• **Provided entries**:

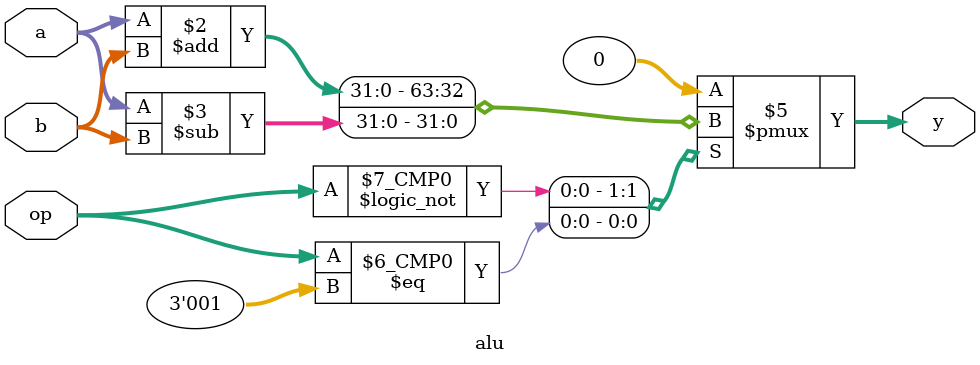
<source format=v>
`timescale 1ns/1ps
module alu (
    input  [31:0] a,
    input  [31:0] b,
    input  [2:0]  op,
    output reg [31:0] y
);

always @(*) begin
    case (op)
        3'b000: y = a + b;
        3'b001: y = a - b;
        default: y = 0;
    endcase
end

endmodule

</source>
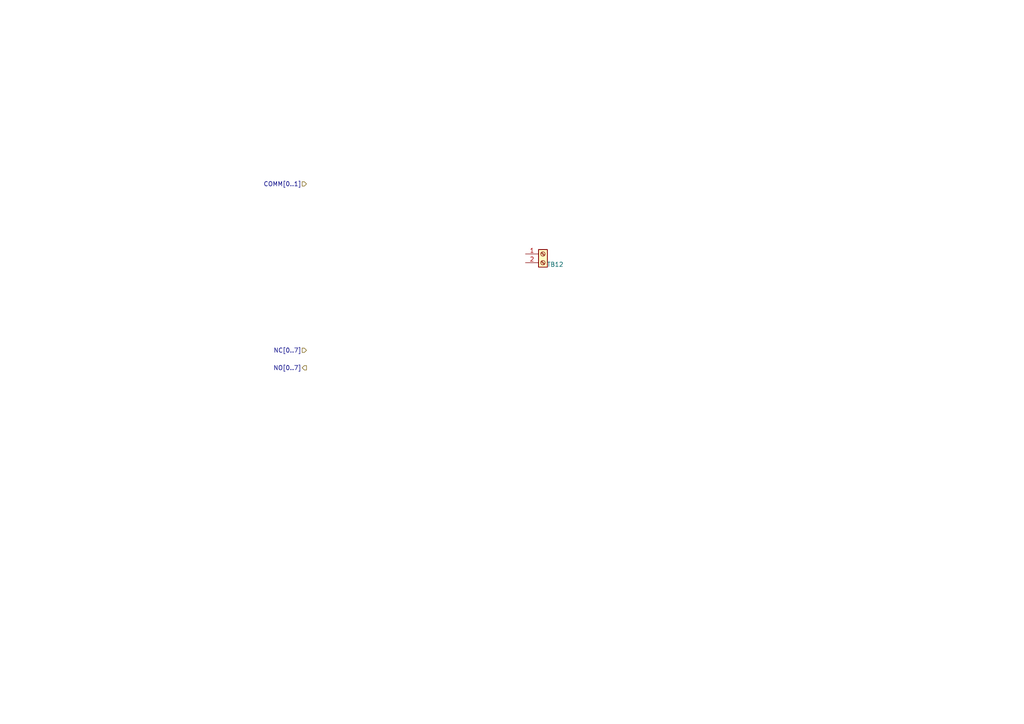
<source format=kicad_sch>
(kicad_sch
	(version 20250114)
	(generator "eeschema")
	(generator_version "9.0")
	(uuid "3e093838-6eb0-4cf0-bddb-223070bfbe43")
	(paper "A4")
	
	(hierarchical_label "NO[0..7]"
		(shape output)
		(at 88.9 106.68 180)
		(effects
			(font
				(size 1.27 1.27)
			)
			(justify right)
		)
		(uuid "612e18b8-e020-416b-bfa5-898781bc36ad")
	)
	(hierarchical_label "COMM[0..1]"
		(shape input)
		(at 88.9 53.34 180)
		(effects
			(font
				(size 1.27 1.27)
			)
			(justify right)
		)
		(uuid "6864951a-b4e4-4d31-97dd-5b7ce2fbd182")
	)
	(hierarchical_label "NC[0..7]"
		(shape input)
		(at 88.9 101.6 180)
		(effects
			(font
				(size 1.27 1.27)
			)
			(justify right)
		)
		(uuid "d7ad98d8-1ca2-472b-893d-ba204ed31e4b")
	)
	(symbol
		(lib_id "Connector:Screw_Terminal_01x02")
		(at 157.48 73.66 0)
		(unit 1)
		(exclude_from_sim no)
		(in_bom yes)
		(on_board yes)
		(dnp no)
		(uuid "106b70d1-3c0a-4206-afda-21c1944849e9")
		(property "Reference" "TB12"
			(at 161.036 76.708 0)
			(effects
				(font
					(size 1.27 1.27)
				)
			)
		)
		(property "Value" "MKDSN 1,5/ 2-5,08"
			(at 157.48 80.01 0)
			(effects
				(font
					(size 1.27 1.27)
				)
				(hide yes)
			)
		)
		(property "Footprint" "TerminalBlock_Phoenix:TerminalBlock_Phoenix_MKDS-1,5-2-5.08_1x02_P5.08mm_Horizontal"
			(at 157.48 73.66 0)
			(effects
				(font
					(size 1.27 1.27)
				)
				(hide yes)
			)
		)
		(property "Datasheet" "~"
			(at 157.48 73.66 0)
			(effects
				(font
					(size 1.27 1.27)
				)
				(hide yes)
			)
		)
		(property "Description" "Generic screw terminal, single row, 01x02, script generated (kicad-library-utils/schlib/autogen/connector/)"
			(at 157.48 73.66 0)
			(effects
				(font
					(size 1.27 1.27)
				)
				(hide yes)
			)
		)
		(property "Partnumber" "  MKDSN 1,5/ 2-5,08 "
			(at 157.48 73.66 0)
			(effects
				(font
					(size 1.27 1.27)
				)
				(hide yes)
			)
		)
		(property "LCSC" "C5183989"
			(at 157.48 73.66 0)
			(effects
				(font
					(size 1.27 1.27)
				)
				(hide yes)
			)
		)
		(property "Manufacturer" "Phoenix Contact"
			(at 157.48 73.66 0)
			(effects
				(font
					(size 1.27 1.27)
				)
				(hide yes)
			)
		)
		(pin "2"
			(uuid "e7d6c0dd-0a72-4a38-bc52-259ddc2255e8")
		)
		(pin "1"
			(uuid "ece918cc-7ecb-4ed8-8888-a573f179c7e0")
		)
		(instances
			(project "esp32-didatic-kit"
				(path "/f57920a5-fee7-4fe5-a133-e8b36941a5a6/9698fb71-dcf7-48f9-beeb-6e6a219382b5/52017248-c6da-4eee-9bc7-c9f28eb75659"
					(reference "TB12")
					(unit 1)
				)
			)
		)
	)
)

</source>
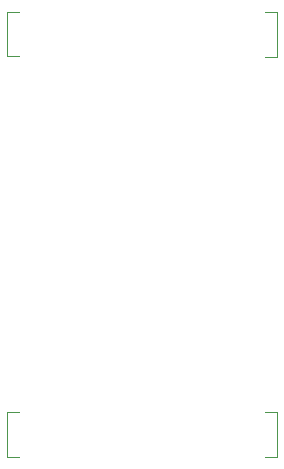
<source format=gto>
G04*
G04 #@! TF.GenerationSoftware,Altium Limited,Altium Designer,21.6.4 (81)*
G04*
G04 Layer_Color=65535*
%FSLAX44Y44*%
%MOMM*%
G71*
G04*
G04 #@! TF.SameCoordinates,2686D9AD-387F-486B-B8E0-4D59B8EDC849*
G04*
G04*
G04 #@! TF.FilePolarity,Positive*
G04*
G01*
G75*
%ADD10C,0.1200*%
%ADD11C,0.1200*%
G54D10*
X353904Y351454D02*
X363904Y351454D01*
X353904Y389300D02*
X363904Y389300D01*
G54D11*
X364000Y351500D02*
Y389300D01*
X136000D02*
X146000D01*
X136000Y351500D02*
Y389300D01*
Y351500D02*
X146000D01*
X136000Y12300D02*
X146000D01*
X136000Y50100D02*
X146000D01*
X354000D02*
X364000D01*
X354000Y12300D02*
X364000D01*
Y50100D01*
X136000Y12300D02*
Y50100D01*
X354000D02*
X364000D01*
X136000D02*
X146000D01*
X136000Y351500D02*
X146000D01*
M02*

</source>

• **What to work on**: Could the data above be copied out exactly, with no pictures kept?

• **Exercise output**:
<source format=v>
`timescale 1ns/1ps
module alu (
    input  [31:0] a,
    input  [31:0] b,
    input  [2:0]  op,
    output reg [31:0] y
);

always @(*) begin
    case (op)
        3'b000: y = a + b;
        3'b001: y = a - b;
        default: y = 0;
    endcase
end

endmodule

</source>
<source format=kicad_sch>
(kicad_sch
	(version 20250114)
	(generator "eeschema")
	(generator_version "9.0")
	(uuid "3e093838-6eb0-4cf0-bddb-223070bfbe43")
	(paper "A4")
	
	(hierarchical_label "NO[0..7]"
		(shape output)
		(at 88.9 106.68 180)
		(effects
			(font
				(size 1.27 1.27)
			)
			(justify right)
		)
		(uuid "612e18b8-e020-416b-bfa5-898781bc36ad")
	)
	(hierarchical_label "COMM[0..1]"
		(shape input)
		(at 88.9 53.34 180)
		(effects
			(font
				(size 1.27 1.27)
			)
			(justify right)
		)
		(uuid "6864951a-b4e4-4d31-97dd-5b7ce2fbd182")
	)
	(hierarchical_label "NC[0..7]"
		(shape input)
		(at 88.9 101.6 180)
		(effects
			(font
				(size 1.27 1.27)
			)
			(justify right)
		)
		(uuid "d7ad98d8-1ca2-472b-893d-ba204ed31e4b")
	)
	(symbol
		(lib_id "Connector:Screw_Terminal_01x02")
		(at 157.48 73.66 0)
		(unit 1)
		(exclude_from_sim no)
		(in_bom yes)
		(on_board yes)
		(dnp no)
		(uuid "106b70d1-3c0a-4206-afda-21c1944849e9")
		(property "Reference" "TB12"
			(at 161.036 76.708 0)
			(effects
				(font
					(size 1.27 1.27)
				)
			)
		)
		(property "Value" "MKDSN 1,5/ 2-5,08"
			(at 157.48 80.01 0)
			(effects
				(font
					(size 1.27 1.27)
				)
				(hide yes)
			)
		)
		(property "Footprint" "TerminalBlock_Phoenix:TerminalBlock_Phoenix_MKDS-1,5-2-5.08_1x02_P5.08mm_Horizontal"
			(at 157.48 73.66 0)
			(effects
				(font
					(size 1.27 1.27)
				)
				(hide yes)
			)
		)
		(property "Datasheet" "~"
			(at 157.48 73.66 0)
			(effects
				(font
					(size 1.27 1.27)
				)
				(hide yes)
			)
		)
		(property "Description" "Generic screw terminal, single row, 01x02, script generated (kicad-library-utils/schlib/autogen/connector/)"
			(at 157.48 73.66 0)
			(effects
				(font
					(size 1.27 1.27)
				)
				(hide yes)
			)
		)
		(property "Partnumber" "  MKDSN 1,5/ 2-5,08 "
			(at 157.48 73.66 0)
			(effects
				(font
					(size 1.27 1.27)
				)
				(hide yes)
			)
		)
		(property "LCSC" "C5183989"
			(at 157.48 73.66 0)
			(effects
				(font
					(size 1.27 1.27)
				)
				(hide yes)
			)
		)
		(property "Manufacturer" "Phoenix Contact"
			(at 157.48 73.66 0)
			(effects
				(font
					(size 1.27 1.27)
				)
				(hide yes)
			)
		)
		(pin "2"
			(uuid "e7d6c0dd-0a72-4a38-bc52-259ddc2255e8")
		)
		(pin "1"
			(uuid "ece918cc-7ecb-4ed8-8888-a573f179c7e0")
		)
		(instances
			(project "esp32-didatic-kit"
				(path "/f57920a5-fee7-4fe5-a133-e8b36941a5a6/9698fb71-dcf7-48f9-beeb-6e6a219382b5/52017248-c6da-4eee-9bc7-c9f28eb75659"
					(reference "TB12")
					(unit 1)
				)
			)
		)
	)
)

</source>
<source format=gto>
G04*
G04 #@! TF.GenerationSoftware,Altium Limited,Altium Designer,21.6.4 (81)*
G04*
G04 Layer_Color=65535*
%FSLAX44Y44*%
%MOMM*%
G71*
G04*
G04 #@! TF.SameCoordinates,2686D9AD-387F-486B-B8E0-4D59B8EDC849*
G04*
G04*
G04 #@! TF.FilePolarity,Positive*
G04*
G01*
G75*
%ADD10C,0.1200*%
%ADD11C,0.1200*%
G54D10*
X353904Y351454D02*
X363904Y351454D01*
X353904Y389300D02*
X363904Y389300D01*
G54D11*
X364000Y351500D02*
Y389300D01*
X136000D02*
X146000D01*
X136000Y351500D02*
Y389300D01*
Y351500D02*
X146000D01*
X136000Y12300D02*
X146000D01*
X136000Y50100D02*
X146000D01*
X354000D02*
X364000D01*
X354000Y12300D02*
X364000D01*
Y50100D01*
X136000Y12300D02*
Y50100D01*
X354000D02*
X364000D01*
X136000D02*
X146000D01*
X136000Y351500D02*
X146000D01*
M02*

</source>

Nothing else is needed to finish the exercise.